PFEstimator – Stall Attribution
CXL accesses introduce long-latency stalls that propagate back through the pipeline. PFEstimator develops a back-propagation algorithm that walks from the CXL DIMM backwards through FlexBus, uncore, caches, and finally to cores, proportionally attributing observed stall cycles to specific modules. This enables fine-grained localization of bottlenecks—for example, determining whether stalls stem from cache congestion, interconnect contention, or the memory device itself.

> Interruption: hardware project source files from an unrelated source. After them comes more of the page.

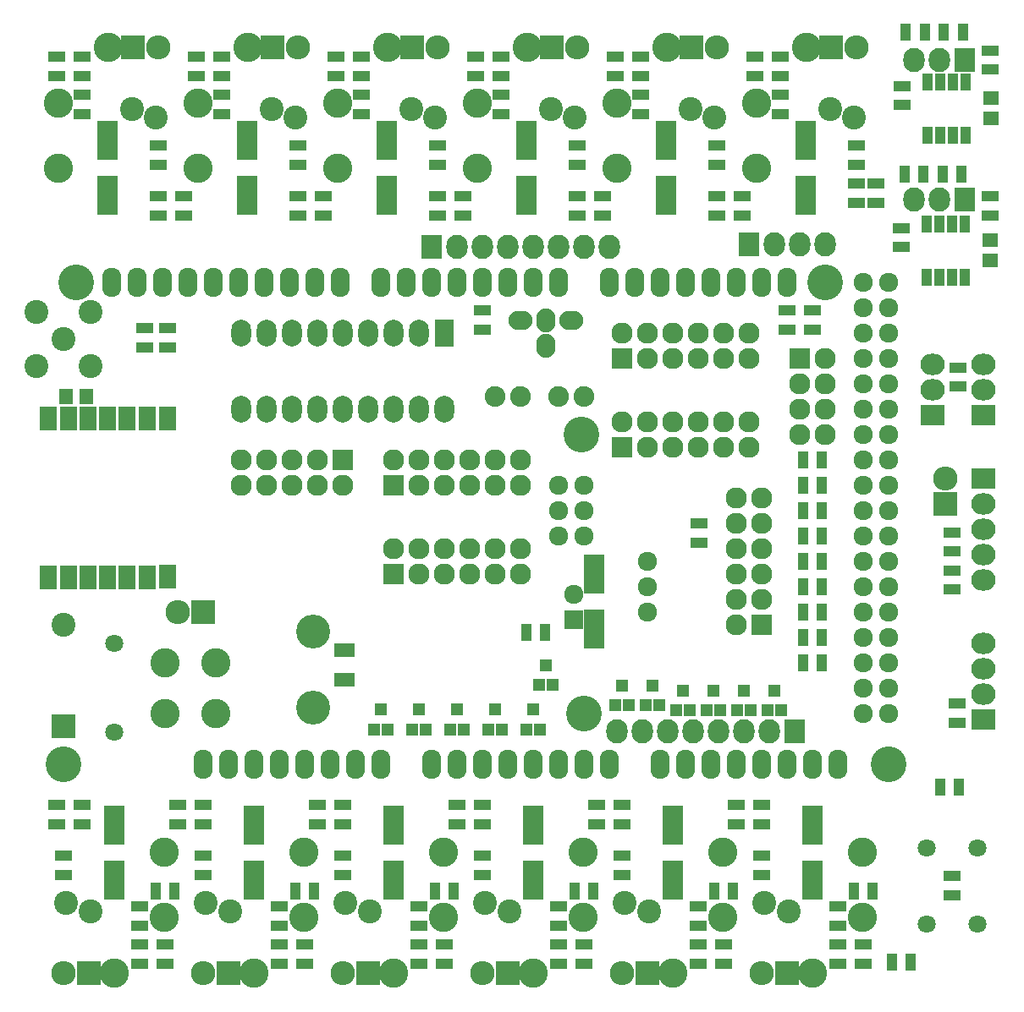
<source format=gbr>
G04 #@! TF.FileFunction,Soldermask,Bot*
%FSLAX46Y46*%
G04 Gerber Fmt 4.6, Leading zero omitted, Abs format (unit mm)*
G04 Created by KiCad (PCBNEW (2014-12-08 BZR 5317)-product) date mar. 23 déc. 2014 08:50:27 CET*
%MOMM*%
G01*
G04 APERTURE LIST*
%ADD10C,0.150000*%
%ADD11C,2.398980*%
%ADD12R,2.398980X2.398980*%
%ADD13C,2.940000*%
%ADD14R,2.127200X2.127200*%
%ADD15O,2.127200X2.127200*%
%ADD16R,2.127200X2.432000*%
%ADD17O,2.127200X2.432000*%
%ADD18R,2.432000X2.432000*%
%ADD19O,2.432000X2.432000*%
%ADD20R,2.432000X2.127200*%
%ADD21O,2.432000X2.127200*%
%ADD22C,1.797000*%
%ADD23R,1.974800X2.686000*%
%ADD24O,1.974800X2.686000*%
%ADD25O,1.901140X2.398980*%
%ADD26O,2.398980X1.901140*%
%ADD27R,2.000200X3.999180*%
%ADD28C,2.076400*%
%ADD29R,0.999440X1.799540*%
%ADD30C,1.924000*%
%ADD31C,3.399740*%
%ADD32R,2.000000X1.400000*%
%ADD33R,1.400000X1.650000*%
%ADD34R,1.650000X1.400000*%
%ADD35R,1.200100X1.200100*%
%ADD36R,1.700000X1.100000*%
%ADD37R,1.100000X1.700000*%
%ADD38R,1.924000X1.924000*%
%ADD39O,1.924000X2.940000*%
%ADD40C,3.575000*%
%ADD41R,1.799540X2.398980*%
G04 APERTURE END LIST*
D10*
D11*
X118110000Y-93980000D03*
D12*
X118110000Y-104140000D03*
D13*
X136555480Y-36189920D03*
X131541520Y-48290480D03*
X131541520Y-41798240D03*
D11*
X141361160Y-43220640D03*
X138925300Y-42410380D03*
D13*
X150525480Y-36189920D03*
X145511520Y-48290480D03*
X145511520Y-41798240D03*
D11*
X155331160Y-43220640D03*
X152895300Y-42410380D03*
D13*
X164495480Y-36189920D03*
X159481520Y-48290480D03*
X159481520Y-41798240D03*
D11*
X169301160Y-43220640D03*
X166865300Y-42410380D03*
D13*
X178465480Y-36189920D03*
X173451520Y-48290480D03*
X173451520Y-41798240D03*
D11*
X183271160Y-43220640D03*
X180835300Y-42410380D03*
D13*
X192435480Y-36189920D03*
X187421520Y-48290480D03*
X187421520Y-41798240D03*
D11*
X197241160Y-43220640D03*
X194805300Y-42410380D03*
D13*
X123159520Y-128910080D03*
X128173480Y-116809520D03*
X128173480Y-123301760D03*
D11*
X118353840Y-121879360D03*
X120789700Y-122689620D03*
D13*
X137129520Y-128910080D03*
X142143480Y-116809520D03*
X142143480Y-123301760D03*
D11*
X132323840Y-121879360D03*
X134759700Y-122689620D03*
D13*
X151099520Y-128910080D03*
X156113480Y-116809520D03*
X156113480Y-123301760D03*
D11*
X146293840Y-121879360D03*
X148729700Y-122689620D03*
D13*
X165069520Y-128910080D03*
X170083480Y-116809520D03*
X170083480Y-123301760D03*
D11*
X160263840Y-121879360D03*
X162699700Y-122689620D03*
D13*
X179039520Y-128910080D03*
X184053480Y-116809520D03*
X184053480Y-123301760D03*
D11*
X174233840Y-121879360D03*
X176669700Y-122689620D03*
D13*
X193009520Y-128910080D03*
X198023480Y-116809520D03*
X198023480Y-123301760D03*
D11*
X188203840Y-121879360D03*
X190639700Y-122689620D03*
D14*
X151130000Y-80010000D03*
D15*
X151130000Y-77470000D03*
X153670000Y-80010000D03*
X153670000Y-77470000D03*
X156210000Y-80010000D03*
X156210000Y-77470000D03*
X158750000Y-80010000D03*
X158750000Y-77470000D03*
X161290000Y-80010000D03*
X161290000Y-77470000D03*
X163830000Y-80010000D03*
X163830000Y-77470000D03*
D14*
X173990000Y-76200000D03*
D15*
X173990000Y-73660000D03*
X176530000Y-76200000D03*
X176530000Y-73660000D03*
X179070000Y-76200000D03*
X179070000Y-73660000D03*
X181610000Y-76200000D03*
X181610000Y-73660000D03*
X184150000Y-76200000D03*
X184150000Y-73660000D03*
X186690000Y-76200000D03*
X186690000Y-73660000D03*
D14*
X173990000Y-67310000D03*
D15*
X173990000Y-64770000D03*
X176530000Y-67310000D03*
X176530000Y-64770000D03*
X179070000Y-67310000D03*
X179070000Y-64770000D03*
X181610000Y-67310000D03*
X181610000Y-64770000D03*
X184150000Y-67310000D03*
X184150000Y-64770000D03*
X186690000Y-67310000D03*
X186690000Y-64770000D03*
D16*
X186690000Y-55880000D03*
D17*
X189230000Y-55880000D03*
X191770000Y-55880000D03*
X194310000Y-55880000D03*
D18*
X206375000Y-81915000D03*
D19*
X206375000Y-79375000D03*
D18*
X125095000Y-36195000D03*
D19*
X127635000Y-36195000D03*
D18*
X139065000Y-36195000D03*
D19*
X141605000Y-36195000D03*
D18*
X153035000Y-36195000D03*
D19*
X155575000Y-36195000D03*
D18*
X167005000Y-36195000D03*
D19*
X169545000Y-36195000D03*
D18*
X180975000Y-36195000D03*
D19*
X183515000Y-36195000D03*
D18*
X194945000Y-36195000D03*
D19*
X197485000Y-36195000D03*
D18*
X132080000Y-92710000D03*
D19*
X129540000Y-92710000D03*
D18*
X120650000Y-128905000D03*
D19*
X118110000Y-128905000D03*
D18*
X134620000Y-128905000D03*
D19*
X132080000Y-128905000D03*
D18*
X148590000Y-128905000D03*
D19*
X146050000Y-128905000D03*
D18*
X162560000Y-128905000D03*
D19*
X160020000Y-128905000D03*
D18*
X176530000Y-128905000D03*
D19*
X173990000Y-128905000D03*
D18*
X190500000Y-128905000D03*
D19*
X187960000Y-128905000D03*
D20*
X210185000Y-79375000D03*
D21*
X210185000Y-81915000D03*
X210185000Y-84455000D03*
X210185000Y-86995000D03*
X210185000Y-89535000D03*
D20*
X210185000Y-103505000D03*
D21*
X210185000Y-100965000D03*
X210185000Y-98425000D03*
X210185000Y-95885000D03*
D20*
X205105000Y-73025000D03*
D21*
X205105000Y-70485000D03*
X205105000Y-67945000D03*
D22*
X123190000Y-104775000D03*
X123190000Y-95885000D03*
D23*
X156210000Y-64770000D03*
D24*
X153670000Y-64770000D03*
X151130000Y-64770000D03*
X148590000Y-64770000D03*
X146050000Y-64770000D03*
X143510000Y-64770000D03*
X140970000Y-64770000D03*
X138430000Y-64770000D03*
X135890000Y-64770000D03*
X135890000Y-72390000D03*
X138430000Y-72390000D03*
X140970000Y-72390000D03*
X143510000Y-72390000D03*
X146050000Y-72390000D03*
X148590000Y-72390000D03*
X151130000Y-72390000D03*
X153670000Y-72390000D03*
X156210000Y-72390000D03*
D20*
X210185000Y-73025000D03*
D21*
X210185000Y-70485000D03*
X210185000Y-67945000D03*
D25*
X166370000Y-66040000D03*
D26*
X168910000Y-63500000D03*
X163830000Y-63500000D03*
D25*
X166370000Y-63500000D03*
D27*
X122555000Y-45509180D03*
X122555000Y-51010820D03*
X136525000Y-45509180D03*
X136525000Y-51010820D03*
X150495000Y-45509180D03*
X150495000Y-51010820D03*
X164465000Y-45509180D03*
X164465000Y-51010820D03*
X178435000Y-45509180D03*
X178435000Y-51010820D03*
X192405000Y-45509180D03*
X192405000Y-51010820D03*
X123190000Y-119590820D03*
X123190000Y-114089180D03*
X137160000Y-119590820D03*
X137160000Y-114089180D03*
X151130000Y-119590820D03*
X151130000Y-114089180D03*
X165100000Y-119590820D03*
X165100000Y-114089180D03*
X179070000Y-119590820D03*
X179070000Y-114089180D03*
X193040000Y-119590820D03*
X193040000Y-114089180D03*
X171196000Y-94444820D03*
X171196000Y-88943180D03*
D28*
X170180000Y-71120000D03*
X167640000Y-71120000D03*
X163830000Y-71120000D03*
X161290000Y-71120000D03*
D29*
X208407000Y-39624000D03*
X208407000Y-44958000D03*
X207137000Y-39624000D03*
X205867000Y-39624000D03*
X204597000Y-39624000D03*
X207137000Y-44958000D03*
X205867000Y-44958000D03*
X204597000Y-44958000D03*
X208280000Y-53848000D03*
X208280000Y-59182000D03*
X207010000Y-53848000D03*
X205740000Y-53848000D03*
X204470000Y-53848000D03*
X207010000Y-59182000D03*
X205740000Y-59182000D03*
X204470000Y-59182000D03*
D22*
X204470000Y-116332000D03*
X209550000Y-116332000D03*
X204470000Y-123952000D03*
X209550000Y-123952000D03*
D30*
X176530000Y-92710000D03*
X176530000Y-90170000D03*
X176530000Y-87630000D03*
D31*
X143065500Y-102298500D03*
X143065500Y-94678500D03*
D32*
X146240500Y-96544000D03*
X146240500Y-99544000D03*
D33*
X120380000Y-71120000D03*
X118380000Y-71120000D03*
D34*
X210947000Y-41291000D03*
X210947000Y-43291000D03*
X210820000Y-55515000D03*
X210820000Y-57515000D03*
D35*
X150561040Y-104505760D03*
X149158960Y-104505760D03*
X149860000Y-102506780D03*
X154371040Y-104505760D03*
X152968960Y-104505760D03*
X153670000Y-102506780D03*
X158181040Y-104505760D03*
X156778960Y-104505760D03*
X157480000Y-102506780D03*
X165801040Y-104505760D03*
X164398960Y-104505760D03*
X165100000Y-102506780D03*
X167071040Y-100060760D03*
X165668960Y-100060760D03*
X166370000Y-98061780D03*
X161991040Y-104505760D03*
X160588960Y-104505760D03*
X161290000Y-102506780D03*
X174691040Y-102092760D03*
X173288960Y-102092760D03*
X173990000Y-100093780D03*
X177739040Y-102092760D03*
X176336960Y-102092760D03*
X177038000Y-100093780D03*
X180787040Y-102600760D03*
X179384960Y-102600760D03*
X180086000Y-100601780D03*
X183835040Y-102600760D03*
X182432960Y-102600760D03*
X183134000Y-100601780D03*
X186883040Y-102600760D03*
X185480960Y-102600760D03*
X186182000Y-100601780D03*
X189931040Y-102600760D03*
X188528960Y-102600760D03*
X189230000Y-100601780D03*
D36*
X117475000Y-39050000D03*
X117475000Y-37150000D03*
X120015000Y-39050000D03*
X120015000Y-37150000D03*
X127635000Y-46040000D03*
X127635000Y-47940000D03*
X127635000Y-53020000D03*
X127635000Y-51120000D03*
X120015000Y-40960000D03*
X120015000Y-42860000D03*
X131445000Y-39050000D03*
X131445000Y-37150000D03*
X133985000Y-39050000D03*
X133985000Y-37150000D03*
X141605000Y-46040000D03*
X141605000Y-47940000D03*
X141605000Y-53020000D03*
X141605000Y-51120000D03*
X133985000Y-40960000D03*
X133985000Y-42860000D03*
X145415000Y-39050000D03*
X145415000Y-37150000D03*
X147955000Y-39050000D03*
X147955000Y-37150000D03*
X155575000Y-46040000D03*
X155575000Y-47940000D03*
X155575000Y-53020000D03*
X155575000Y-51120000D03*
X147955000Y-40960000D03*
X147955000Y-42860000D03*
X159385000Y-39050000D03*
X159385000Y-37150000D03*
X161925000Y-39050000D03*
X161925000Y-37150000D03*
X169545000Y-46040000D03*
X169545000Y-47940000D03*
X169545000Y-53020000D03*
X169545000Y-51120000D03*
X161925000Y-40960000D03*
X161925000Y-42860000D03*
X173355000Y-39050000D03*
X173355000Y-37150000D03*
X175895000Y-39050000D03*
X175895000Y-37150000D03*
X183515000Y-46040000D03*
X183515000Y-47940000D03*
X183515000Y-53020000D03*
X183515000Y-51120000D03*
X175895000Y-40960000D03*
X175895000Y-42860000D03*
X187325000Y-39050000D03*
X187325000Y-37150000D03*
X189865000Y-39050000D03*
X189865000Y-37150000D03*
X197485000Y-46040000D03*
X197485000Y-47940000D03*
X197485000Y-51750000D03*
X197485000Y-49850000D03*
X189865000Y-40960000D03*
X189865000Y-42860000D03*
X130175000Y-51120000D03*
X130175000Y-53020000D03*
X144145000Y-51120000D03*
X144145000Y-53020000D03*
X158115000Y-51120000D03*
X158115000Y-53020000D03*
X172085000Y-51120000D03*
X172085000Y-53020000D03*
X186055000Y-51120000D03*
X186055000Y-53020000D03*
X199390000Y-49850000D03*
X199390000Y-51750000D03*
D37*
X127320000Y-120650000D03*
X129220000Y-120650000D03*
D36*
X128270000Y-126050000D03*
X128270000Y-127950000D03*
X125730000Y-126050000D03*
X125730000Y-127950000D03*
X118110000Y-119060000D03*
X118110000Y-117160000D03*
X120015000Y-112080000D03*
X120015000Y-113980000D03*
X125730000Y-124140000D03*
X125730000Y-122240000D03*
D37*
X141290000Y-120650000D03*
X143190000Y-120650000D03*
D36*
X142240000Y-126050000D03*
X142240000Y-127950000D03*
X139700000Y-126050000D03*
X139700000Y-127950000D03*
X132080000Y-119060000D03*
X132080000Y-117160000D03*
X132080000Y-112080000D03*
X132080000Y-113980000D03*
X139700000Y-124140000D03*
X139700000Y-122240000D03*
D37*
X155260000Y-120650000D03*
X157160000Y-120650000D03*
D36*
X156210000Y-126050000D03*
X156210000Y-127950000D03*
X153670000Y-126050000D03*
X153670000Y-127950000D03*
X146050000Y-119060000D03*
X146050000Y-117160000D03*
X146050000Y-112080000D03*
X146050000Y-113980000D03*
X153670000Y-124140000D03*
X153670000Y-122240000D03*
D37*
X169230000Y-120650000D03*
X171130000Y-120650000D03*
D36*
X170180000Y-126050000D03*
X170180000Y-127950000D03*
X167640000Y-126050000D03*
X167640000Y-127950000D03*
X160020000Y-119060000D03*
X160020000Y-117160000D03*
X160020000Y-112080000D03*
X160020000Y-113980000D03*
X167640000Y-124140000D03*
X167640000Y-122240000D03*
D37*
X183200000Y-120650000D03*
X185100000Y-120650000D03*
D36*
X184150000Y-126050000D03*
X184150000Y-127950000D03*
X181610000Y-126050000D03*
X181610000Y-127950000D03*
X173990000Y-119060000D03*
X173990000Y-117160000D03*
X173990000Y-112080000D03*
X173990000Y-113980000D03*
X181610000Y-124140000D03*
X181610000Y-122240000D03*
D37*
X197170000Y-120650000D03*
X199070000Y-120650000D03*
D36*
X198120000Y-126050000D03*
X198120000Y-127950000D03*
X195580000Y-126050000D03*
X195580000Y-127950000D03*
X187960000Y-119060000D03*
X187960000Y-117160000D03*
X187960000Y-112080000D03*
X187960000Y-113980000D03*
X195580000Y-124140000D03*
X195580000Y-122240000D03*
X160020000Y-62550000D03*
X160020000Y-64450000D03*
X181737000Y-85786000D03*
X181737000Y-83886000D03*
X117475000Y-113980000D03*
X117475000Y-112080000D03*
X129540000Y-113980000D03*
X129540000Y-112080000D03*
X143510000Y-113980000D03*
X143510000Y-112080000D03*
X157480000Y-113980000D03*
X157480000Y-112080000D03*
X171450000Y-113980000D03*
X171450000Y-112080000D03*
X185420000Y-113980000D03*
X185420000Y-112080000D03*
D37*
X164404000Y-94742000D03*
X166304000Y-94742000D03*
X202880000Y-127762000D03*
X200980000Y-127762000D03*
X205806000Y-110236000D03*
X207706000Y-110236000D03*
D36*
X207010000Y-121092000D03*
X207010000Y-119192000D03*
X207010000Y-88585000D03*
X207010000Y-90485000D03*
X207010000Y-84775000D03*
X207010000Y-86675000D03*
X207518000Y-103820000D03*
X207518000Y-101920000D03*
X207645000Y-70165000D03*
X207645000Y-68265000D03*
D37*
X192090000Y-77470000D03*
X193990000Y-77470000D03*
X192090000Y-80010000D03*
X193990000Y-80010000D03*
X192090000Y-82550000D03*
X193990000Y-82550000D03*
X192090000Y-85090000D03*
X193990000Y-85090000D03*
X192090000Y-87630000D03*
X193990000Y-87630000D03*
X192090000Y-90170000D03*
X193990000Y-90170000D03*
X192090000Y-92710000D03*
X193990000Y-92710000D03*
X192090000Y-95250000D03*
X193990000Y-95250000D03*
X192090000Y-97790000D03*
X193990000Y-97790000D03*
D36*
X193040000Y-62550000D03*
X193040000Y-64450000D03*
X190500000Y-62550000D03*
X190500000Y-64450000D03*
X126238000Y-64328000D03*
X126238000Y-66228000D03*
X128524000Y-64328000D03*
X128524000Y-66228000D03*
X210820000Y-38415000D03*
X210820000Y-36515000D03*
X210820000Y-53020000D03*
X210820000Y-51120000D03*
D37*
X202377000Y-34671000D03*
X204277000Y-34671000D03*
X202250000Y-48895000D03*
X204150000Y-48895000D03*
X208087000Y-34671000D03*
X206187000Y-34671000D03*
X207960000Y-48895000D03*
X206060000Y-48895000D03*
D36*
X202057000Y-40071000D03*
X202057000Y-41971000D03*
X201930000Y-54295000D03*
X201930000Y-56195000D03*
D14*
X151130000Y-88900000D03*
D15*
X151130000Y-86360000D03*
X153670000Y-88900000D03*
X153670000Y-86360000D03*
X156210000Y-88900000D03*
X156210000Y-86360000D03*
X158750000Y-88900000D03*
X158750000Y-86360000D03*
X161290000Y-88900000D03*
X161290000Y-86360000D03*
X163830000Y-88900000D03*
X163830000Y-86360000D03*
D14*
X187960000Y-93980000D03*
D15*
X185420000Y-93980000D03*
X187960000Y-91440000D03*
X185420000Y-91440000D03*
X187960000Y-88900000D03*
X185420000Y-88900000D03*
X187960000Y-86360000D03*
X185420000Y-86360000D03*
X187960000Y-83820000D03*
X185420000Y-83820000D03*
X187960000Y-81280000D03*
X185420000Y-81280000D03*
D14*
X146050000Y-77470000D03*
D15*
X146050000Y-80010000D03*
X143510000Y-77470000D03*
X143510000Y-80010000D03*
X140970000Y-77470000D03*
X140970000Y-80010000D03*
X138430000Y-77470000D03*
X138430000Y-80010000D03*
X135890000Y-77470000D03*
X135890000Y-80010000D03*
D14*
X191770000Y-67310000D03*
D15*
X194310000Y-67310000D03*
X191770000Y-69850000D03*
X194310000Y-69850000D03*
X191770000Y-72390000D03*
X194310000Y-72390000D03*
X191770000Y-74930000D03*
X194310000Y-74930000D03*
D16*
X208280000Y-37465000D03*
D17*
X205740000Y-37465000D03*
X203200000Y-37465000D03*
D16*
X208280000Y-51435000D03*
D17*
X205740000Y-51435000D03*
X203200000Y-51435000D03*
D16*
X154940000Y-56134000D03*
D17*
X157480000Y-56134000D03*
X160020000Y-56134000D03*
X162560000Y-56134000D03*
X165100000Y-56134000D03*
X167640000Y-56134000D03*
X170180000Y-56134000D03*
X172720000Y-56134000D03*
D16*
X191262000Y-104648000D03*
D17*
X188722000Y-104648000D03*
X186182000Y-104648000D03*
X183642000Y-104648000D03*
X181102000Y-104648000D03*
X178562000Y-104648000D03*
X176022000Y-104648000D03*
X173482000Y-104648000D03*
D38*
X169164000Y-93535500D03*
D30*
X169164000Y-90995500D03*
D39*
X172720000Y-59690000D03*
X175260000Y-59690000D03*
X177800000Y-59690000D03*
X180340000Y-59690000D03*
X182880000Y-59690000D03*
X185420000Y-59690000D03*
X187960000Y-59690000D03*
X190500000Y-59690000D03*
X195580000Y-107950000D03*
X193040000Y-107950000D03*
X190500000Y-107950000D03*
X187960000Y-107950000D03*
X177800000Y-107950000D03*
X172720000Y-107950000D03*
X170180000Y-107950000D03*
X180340000Y-107950000D03*
X182880000Y-107950000D03*
X185420000Y-107950000D03*
X167640000Y-107950000D03*
X165100000Y-107950000D03*
X162560000Y-107950000D03*
X154940000Y-107950000D03*
X157480000Y-107950000D03*
X160020000Y-107950000D03*
X149860000Y-107950000D03*
X147320000Y-107950000D03*
X144780000Y-107950000D03*
X139700000Y-107950000D03*
X137160000Y-107950000D03*
X167640000Y-59690000D03*
X165100000Y-59690000D03*
X162560000Y-59690000D03*
X160020000Y-59690000D03*
X157480000Y-59690000D03*
X154940000Y-59690000D03*
X152400000Y-59690000D03*
X149860000Y-59690000D03*
X145796000Y-59690000D03*
X143256000Y-59690000D03*
X140716000Y-59690000D03*
X138176000Y-59690000D03*
X135636000Y-59690000D03*
X133096000Y-59690000D03*
X130556000Y-59690000D03*
X128016000Y-59690000D03*
X142240000Y-107950000D03*
D40*
X200660000Y-107950000D03*
X194310000Y-59690000D03*
X119380000Y-59690000D03*
X118110000Y-107950000D03*
D30*
X198120000Y-62230000D03*
X200660000Y-62230000D03*
X198120000Y-64770000D03*
X200660000Y-64770000D03*
X198120000Y-67310000D03*
X200660000Y-67310000D03*
X198120000Y-69850000D03*
X200660000Y-69850000D03*
X198120000Y-59690000D03*
X200660000Y-59690000D03*
X200660000Y-72390000D03*
X198120000Y-72390000D03*
X198120000Y-74930000D03*
X200660000Y-74930000D03*
X198120000Y-77470000D03*
X200660000Y-77470000D03*
X198120000Y-80010000D03*
X200660000Y-80010000D03*
X198120000Y-82550000D03*
X200660000Y-82550000D03*
X198120000Y-85090000D03*
X200660000Y-85090000D03*
X198120000Y-87630000D03*
X200660000Y-87630000D03*
X198120000Y-90170000D03*
X200660000Y-90170000D03*
X198120000Y-92710000D03*
X200660000Y-92710000D03*
X198120000Y-95250000D03*
X200660000Y-95250000D03*
X198120000Y-97790000D03*
X200660000Y-97790000D03*
X198120000Y-100330000D03*
X200660000Y-100330000D03*
X198120000Y-102870000D03*
X200660000Y-102870000D03*
X167640000Y-80010000D03*
X170180000Y-80010000D03*
X167640000Y-82550000D03*
X170180000Y-82550000D03*
X167640000Y-85090000D03*
X170180000Y-85090000D03*
D40*
X169926000Y-74930000D03*
X170180000Y-102870000D03*
D39*
X134620000Y-107950000D03*
X132080000Y-107950000D03*
X125476000Y-59690000D03*
X122936000Y-59690000D03*
D11*
X118110000Y-65405000D03*
X115409980Y-62704980D03*
X115409980Y-68105020D03*
X120810020Y-68105020D03*
X120810020Y-62704980D03*
D13*
X122585480Y-36189920D03*
X117571520Y-48290480D03*
X117571520Y-41798240D03*
D11*
X127391160Y-43220640D03*
X124955300Y-42410380D03*
D41*
X128506220Y-89230200D03*
X126504700Y-89258140D03*
X124505720Y-89258140D03*
X122555000Y-89258140D03*
X120604280Y-89258140D03*
X118605300Y-89258140D03*
X116603780Y-89258140D03*
X116603780Y-73357740D03*
X118605300Y-73357740D03*
X120604280Y-73357740D03*
X122555000Y-73357740D03*
X124505720Y-73357740D03*
X126504700Y-73357740D03*
X128506220Y-73357740D03*
D13*
X133350000Y-102870000D03*
X133350000Y-97790000D03*
X128270000Y-97790000D03*
X128270000Y-102870000D03*
M02*

</source>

PFAnalyzer – Contention and Culprit Flow Detection
When multiple memory streams (local + CXL) coexist, they compete for shared hardware resources. PFAnalyzer introduces a delay-based queueing model, inspired by Little’s Law and networking analysis, to quantify the queue occupancy per path. It can identify which flow is the culprit (causing congestion) versus which is the victim (suffering from interference). This allows PathFinder to not only detect that contention exists, but also pinpoint who is responsible.
PFMaterializer – Multi-Snapshot and Temporal Analysis
Execution behaviors change over time. PFMaterializer introduces a time-series database (e.g., InfluxDB) to store per-snapshot digests of path-level telemetry. It then performs cross-snapshot analysis to uncover persistent patterns such as data locality shifts, recurring contention phases, and underutilized resources. It also supports time-series clustering and correlation analysis, allowing users to relate memory behaviors to application phases or co-located workloads.
Together, these techniques allow PathFinder to dissect CXL.mem accesses end-to-end and reveal insights into latency, contention, and locality.
Evaluation
The authors evaluate PathFinder on Intel Sapphire Rapids and Emerald Rapids platforms with 77 applications (SPEC CPU2017, PARSEC, Redis, etc.). Results show that PathFinder successfully classifies different memory paths, breaks down stall cycles, analyzes interference between local and remote memory flows, and diagnoses bandwidth allocation issues.
This result is significant because it provides the community with the first systematic, end-to-end tool to understand CXL.mem behaviors, enabling both researchers and practitioners to optimize applications and system design in disaggregated memory environments.
Q: Whether PathFinder’s techniques can be applied to other complex networked memory systems, such as RDMA?
A: The authors clarified that their current work focuses only on CXL memory directly connected to the host via PCIe. They have not explored RDMA or IDM scenarios yet, although they acknowledged it as an interesting possible direction.
Personal thoughts
I particularly like that this paper bridges microarchitectural profiling and networking-inspired analysis techniques, offering a fresh perspective on how to study emerging memory systems. PathFinder is not only a tool but also a generalizable framework that could be extended to other interconnects and heterogeneous memory setups. On the downside, the reliance on PMU support may limit portability across vendors and platforms.